İşte tam da bu yüzden biz KHK’lıların işleri elinden zorla alındığında Leyla’sının peşinde derbeder olan Mecnun olmadık mı? Emine sokak ortasında kocası tarafından katledilirken hepimiz Emine, Ali İsmail sokak ortasında dövülerek öldürülürken hepimiz Ali ve Alim de gelsin yemeğe öyle başlayalım diyen Ali’nin annesi, küçük kızının öldürüldüğünü ispatlamaya çalışan baba Şaşmaz, çocuklarının kemiklerini arayan Cumartesi Anneleri, Suruç’ta otuz üç düş yolcusu için “biz şimdi onların annelerine ne diyeceğiz” diyen Kürt Ana, adaletsizliğe karşı oğlunu kurtarmaya çalışan ana Şenyaşar, güvercin tedirginliğinde iken katledilen Hrant, kar uğruna kesilen zeytin ağacı olmadık mı? Ya da bunlara sebep olanların insan dışılığıyla mücadele etmedik mi? Bu insan görünümlü yaratıkların, insanlık adına utanç kaynağı olduğunu, insanımsı bu kişilerin zihniyetinin hakim olmaması için her şeye rağmen insanlığın yarattığı değerleri her yerde yaşatmaya çalışmıyor muyuz? Gönül öyle tek bir kişiye duyulan sevgiye indirgenecek kadar küçük değil, o tek kişiyi de içine alan ve çok daha fazlasını isteyen çok daha fazlasına inanan çok özel bir olgu değil mi?

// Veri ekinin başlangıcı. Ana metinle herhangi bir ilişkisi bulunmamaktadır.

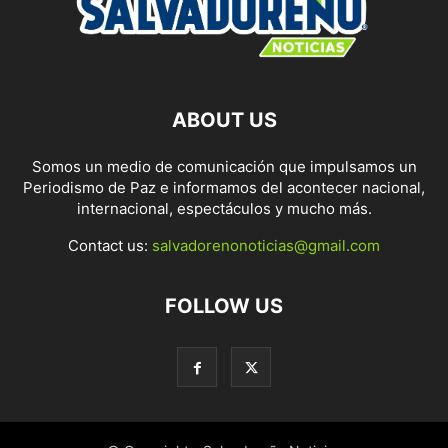
ABOUT US
Somos un medio de comunicación que impulsamos un
Periodismo de Paz e informamos del acontecer nacional,
internacional, espectáculos y mucho más.
Contact us:
salvadorenonoticias@gmail.com
FOLLOW US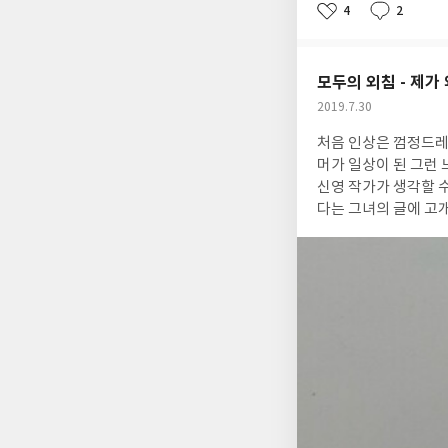
심스러워한다. 작가는
4
2
좋
댓
작
즐겁게 그림을 그리고 맛있는 음식을 먹으며
아
글
성
니. 성격이 대범하고 목소리도 크고 걸걸한
요
일
용하고 말수가 적고 세
모두의 외침 - 제가
살아 돌아온 일본군 
작
2019.7.30
으려고 했기에 일본은
성
해 괴팍한 할머니가 
처음 인상은 껌정드레
일
로 끌려간 사건 이래 할머
머가 일상이 된 그런 느
이 당신들의 고통을 
신영 작가가 생각할 
마음을 표현하고 그러다 차츰 고통을 표현하는
다는 그녀의 글에 고
리며 동물과 가족을 
성추행 관련 강의를 
수 화가의 '제국의 
러 분야에서 미투가 
에게 할머니라면 어떻게 그리고 싶냐는 말
분량만큼 영화를 새로 찍기도 하고 개봉을
기하게 된다. 할머니
을 뿐인데 제게 손가락질을 하는 사
1995년 일본에서 '
보호받건만, 왜 '성'
녀온다. 할머니들이 
으로 여겨 피해 '여성
살고 있음을 보여주며
씁니다. 우리는 더 이상 칸막이 
니들의 당당한 모습을 볼 수 있었다. 에필로그정신대 할머니의 그림 모
께 세상을 바꾸겠다. 
제 문제가 역사책의 
알게 되면서 이젠 그 
길 바란다. (뭔가 적었는데 저장이 잘못되어 날아갔다. ㅡㅜ ) 2016년 여름에 '몽화'와 '한 명'을 만난 기억이 난다. '몽
진행 당시의 문서들을
화'는 아픔 그 자체이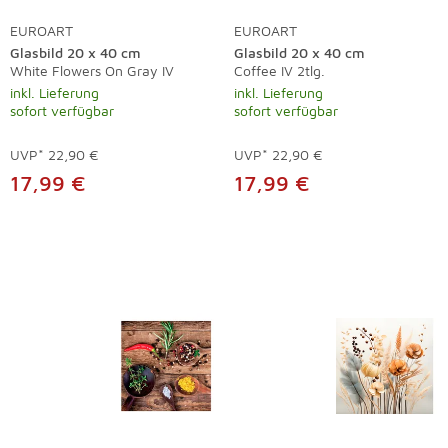
EUROART
EUROART
Glasbild 20 x 40 cm
Glasbild 20 x 40 cm
White Flowers On Gray IV
Coffee IV 2tlg.
inkl. Lieferung
inkl. Lieferung
sofort verfügbar
sofort verfügbar
UVP*
22,90 €
UVP*
22,90 €
17,99 €
17,99 €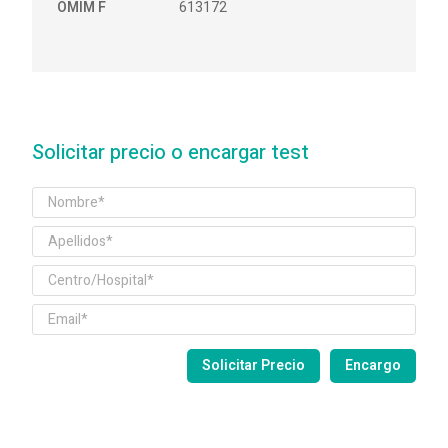
OMIM F
613172
Solicitar precio o encargar test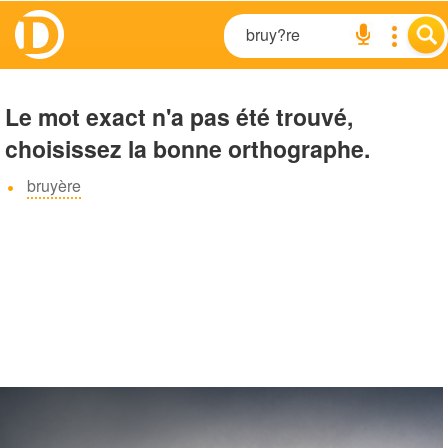
Le mot exact n'a pas été trouvé,
choisissez la bonne orthographe.
bruyère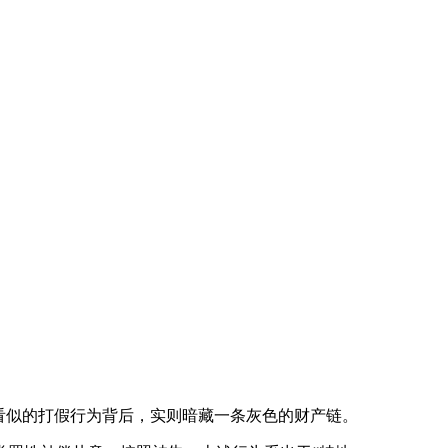
看似的打假行为背后，实则暗藏一条灰色的财产链。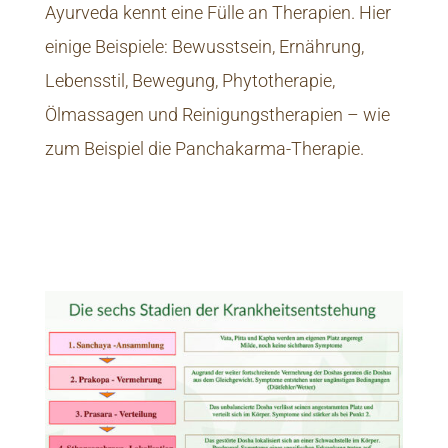
Ayurveda kennt eine Fülle an Therapien. Hier
einige Beispiele: Bewusstsein, Ernährung,
Lebensstil, Bewegung, Phytotherapie,
Ölmassagen und Reinigungstherapien – wie
zum Beispiel die Panchakarma-Therapie.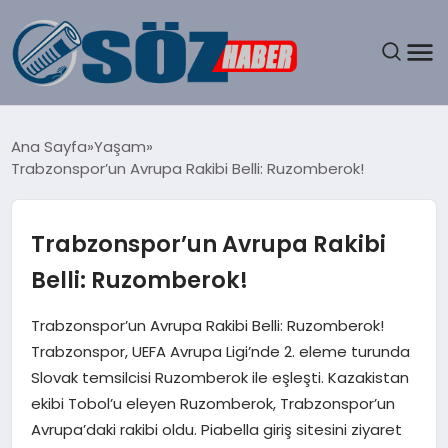
GÜNDEM
Ana Sayfa
Yaşam
Trabzonspor’un Avrupa Rakibi Belli: Ruzomberok!
SPOR
MAGAZIN
Trabzonspor’un Avrupa Rakibi
Belli: Ruzomberok!
EKONOMI
Trabzonspor’un Avrupa Rakibi Belli: Ruzomberok!
EĞITIM
Trabzonspor, UEFA Avrupa Ligi’nde 2. eleme turunda
Slovak temsilcisi Ruzomberok ile eşleşti. Kazakistan
SAĞLIK
ekibi Tobol’u eleyen Ruzomberok, Trabzonspor’un
Avrupa’daki rakibi oldu. Piabella giriş sitesini ziyaret
DÜNYA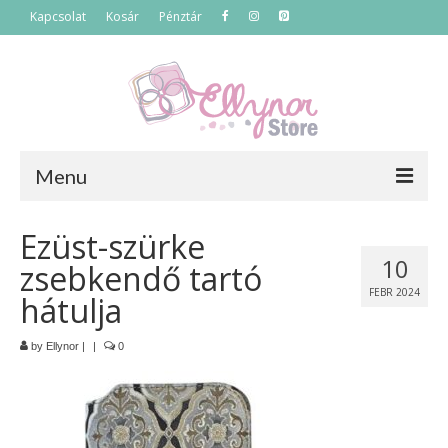
Kapcsolat
Kosár
Pénztár
Menu
Főoldal
Ezüst-szürke
10
zsebkendő tartó
Termékek
FEBR 2024
hátulja
Szettek
by
Ellynor
|
|
0
Akciós termékek
Táskák
Neszeszerek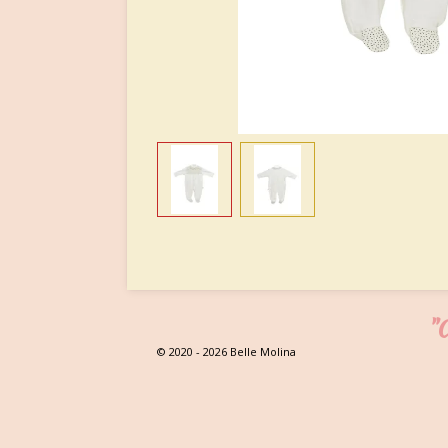
"C
© 2020 - 2026 Belle Molina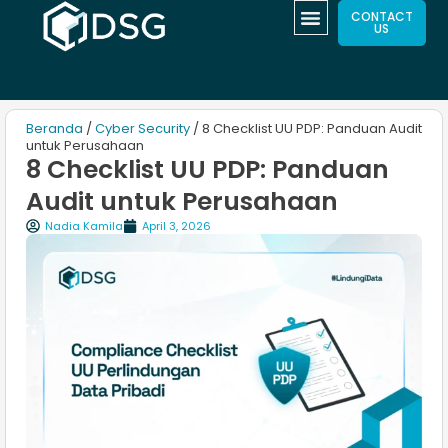
CONTACT
US
Beranda
/
Cyber Security
/ 8 Checklist UU PDP: Panduan Audit
untuk Perusahaan
8 Checklist UU PDP: Panduan
Audit untuk Perusahaan
Nadia Kamila
April 3, 2026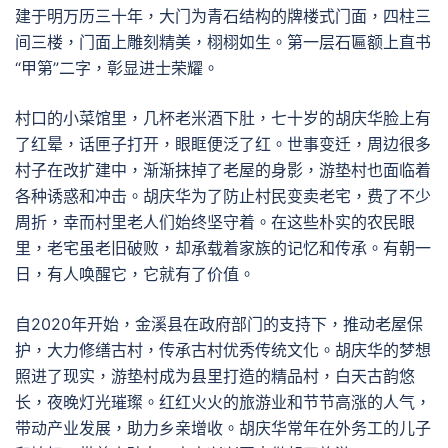
建于明万历三十年，大门为青石结构的牌楼式门面，四柱三
间三楼，门面上雕刻精美，栩栩如生。第一层石匾额上直书
“甲第”二字，彰显进士荣耀。
村口的小菜馆里，几杯老米酒下肚，七十岁的胡庆华脸上有
了红晕，话匣子打开，眼眶便泛了红。世事变迁，周边很多
村子在改扩建中，渐渐抹掉了老屋的身影，游垫村也面临着
各种诱惑和冲击。胡庆华为了防止村民变卖老宅，费了不少
周折，幸而村里老人们始终坚守着。在这些朴实的农民眼
里，老宅虽老旧破败，却承载着家族的记忆和传承。有朝一
日，有人唤醒它，它就有了价值。
自2020年开始，金溪县在政府部门的支持下，推动老屋保
护，大力修缮古村，传承古村优秀传统文化。胡庆华的梦想
照进了现实，游垫村成为县里打造的精品村，白天古韵悠
长，夜晚灯光璀璨。红红火火的旅游业和节节高涨的人气，
带动产业发展，助力乡亲增收。胡庆华常年在外务工的儿子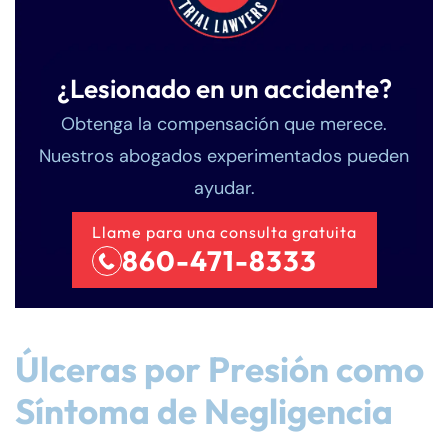
¿Lesionado en un accidente?
Obtenga la compensación que merece.
Nuestros abogados experimentados pueden
ayudar.
Llame para una consulta gratuita
860-471-8333
Úlceras por Presión como
Síntoma de Negligencia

Tüm bu tüketim çılgınlığına, hayatın çok hızlı akmasına rağmen yaşamımızı tutku, istek ve sevgilerimizin toplamı belirlemiyor mu? Bu havalarda bile birileri OHAL’e, kayyumlara ve KHK’lara karşı gönlünü, bedenini ortaya koymuyor mu? Birileri sevdası uğruna koşuşturmuyor mu?

Gönlümüzü ferah tutalım, gönlün, isteyen gönüllerle birleşip başaramayacağı hiç bir şey olamaz, olsa bile “elimden geleni yaptım” diyen bir gönlün huzurunu yaşamaz mı? Yaşama tutkuyla bağlanmanın, ona sahip çıkmanın günü, gecesi zamanı var mıdır? İşte yaşama tutkusu olanlarında gönlü tam da bundan dolayı çok rahat değil midir?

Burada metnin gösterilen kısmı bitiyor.